INFORMATION below:

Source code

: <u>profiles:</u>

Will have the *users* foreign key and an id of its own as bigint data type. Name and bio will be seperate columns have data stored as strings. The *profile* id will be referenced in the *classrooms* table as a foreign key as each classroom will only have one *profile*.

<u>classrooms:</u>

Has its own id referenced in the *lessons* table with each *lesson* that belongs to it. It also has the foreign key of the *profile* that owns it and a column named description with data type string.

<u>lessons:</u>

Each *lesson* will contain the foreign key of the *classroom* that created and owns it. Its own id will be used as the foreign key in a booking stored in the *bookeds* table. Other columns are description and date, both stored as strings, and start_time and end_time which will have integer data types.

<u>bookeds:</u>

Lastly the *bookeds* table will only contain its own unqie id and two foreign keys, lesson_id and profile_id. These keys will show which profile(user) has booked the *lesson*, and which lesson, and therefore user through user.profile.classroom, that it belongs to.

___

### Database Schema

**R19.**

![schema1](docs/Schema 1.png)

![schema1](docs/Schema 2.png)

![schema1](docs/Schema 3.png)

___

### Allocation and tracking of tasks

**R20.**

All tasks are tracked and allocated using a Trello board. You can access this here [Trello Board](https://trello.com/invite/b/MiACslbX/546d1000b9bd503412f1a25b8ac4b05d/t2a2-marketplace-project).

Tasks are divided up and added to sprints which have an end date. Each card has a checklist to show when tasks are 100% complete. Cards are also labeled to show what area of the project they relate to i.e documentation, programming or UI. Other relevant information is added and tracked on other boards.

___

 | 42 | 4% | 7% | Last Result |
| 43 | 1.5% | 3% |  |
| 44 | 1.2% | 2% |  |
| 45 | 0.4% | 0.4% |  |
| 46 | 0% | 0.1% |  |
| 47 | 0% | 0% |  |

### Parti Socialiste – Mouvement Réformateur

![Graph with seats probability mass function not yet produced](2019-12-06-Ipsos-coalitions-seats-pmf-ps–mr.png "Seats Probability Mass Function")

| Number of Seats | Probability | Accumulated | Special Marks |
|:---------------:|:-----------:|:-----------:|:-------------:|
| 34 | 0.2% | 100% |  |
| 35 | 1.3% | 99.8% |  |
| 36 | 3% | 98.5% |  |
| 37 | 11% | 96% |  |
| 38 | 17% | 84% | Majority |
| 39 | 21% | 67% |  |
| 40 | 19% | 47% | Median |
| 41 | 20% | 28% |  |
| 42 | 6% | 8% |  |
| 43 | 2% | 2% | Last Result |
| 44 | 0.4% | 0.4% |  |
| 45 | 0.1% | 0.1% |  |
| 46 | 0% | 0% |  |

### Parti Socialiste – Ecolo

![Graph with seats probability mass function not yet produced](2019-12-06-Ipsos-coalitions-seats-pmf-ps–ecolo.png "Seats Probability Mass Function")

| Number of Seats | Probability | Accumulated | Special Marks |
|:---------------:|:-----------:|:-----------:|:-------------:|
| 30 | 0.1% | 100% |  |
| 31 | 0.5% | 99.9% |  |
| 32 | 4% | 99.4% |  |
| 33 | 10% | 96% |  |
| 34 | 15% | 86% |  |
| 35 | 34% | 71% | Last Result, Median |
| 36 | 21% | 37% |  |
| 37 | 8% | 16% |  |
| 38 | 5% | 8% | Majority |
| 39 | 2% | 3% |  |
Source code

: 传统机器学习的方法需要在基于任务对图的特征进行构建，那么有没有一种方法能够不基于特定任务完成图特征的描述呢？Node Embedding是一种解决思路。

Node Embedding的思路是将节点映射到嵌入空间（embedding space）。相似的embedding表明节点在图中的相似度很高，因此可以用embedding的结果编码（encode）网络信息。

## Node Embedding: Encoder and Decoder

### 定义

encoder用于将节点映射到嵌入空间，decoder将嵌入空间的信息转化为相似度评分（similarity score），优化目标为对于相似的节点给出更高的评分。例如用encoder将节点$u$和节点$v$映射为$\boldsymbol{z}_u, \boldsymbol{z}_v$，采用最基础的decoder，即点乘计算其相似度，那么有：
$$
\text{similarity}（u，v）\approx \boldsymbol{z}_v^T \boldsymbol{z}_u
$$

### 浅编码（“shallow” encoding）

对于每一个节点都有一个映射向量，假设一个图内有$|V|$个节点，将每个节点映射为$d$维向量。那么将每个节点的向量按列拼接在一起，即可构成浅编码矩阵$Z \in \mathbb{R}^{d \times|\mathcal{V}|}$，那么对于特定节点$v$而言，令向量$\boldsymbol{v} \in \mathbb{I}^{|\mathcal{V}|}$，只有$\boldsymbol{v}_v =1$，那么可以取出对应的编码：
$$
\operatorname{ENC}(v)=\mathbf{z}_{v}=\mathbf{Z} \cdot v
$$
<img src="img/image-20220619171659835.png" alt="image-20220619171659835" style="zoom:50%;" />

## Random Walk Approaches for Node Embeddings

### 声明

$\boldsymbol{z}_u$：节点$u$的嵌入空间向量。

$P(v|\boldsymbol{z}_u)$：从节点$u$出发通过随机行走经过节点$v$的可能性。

End of INFORMATION.

**PROBLEM TO WORK ON:**
Write out a verbatim copy of the data, beginning with its first line and ending with the line that contains "<u>bookeds:</u>".

**TASK RESULT:**
Source code

: <u>profiles:</u>

Will have the *users* foreign key and an id of its own as bigint data type. Name and bio will be seperate columns have data stored as strings. The *profile* id will be referenced in the *classrooms* table as a foreign key as each classroom will only have one *profile*.

<u>classrooms:</u>

Has its own id referenced in the *lessons* table with each *lesson* that belongs to it. It also has the foreign key of the *profile* that owns it and a column named description with data type string.

<u>lessons:</u>

Each *lesson* will contain the foreign key of the *classroom* that created and owns it. Its own id will be used as the foreign key in a booking stored in the *bookeds* table. Other columns are description and date, both stored as strings, and start_time and end_time which will have integer data types.

<u>bookeds:</u>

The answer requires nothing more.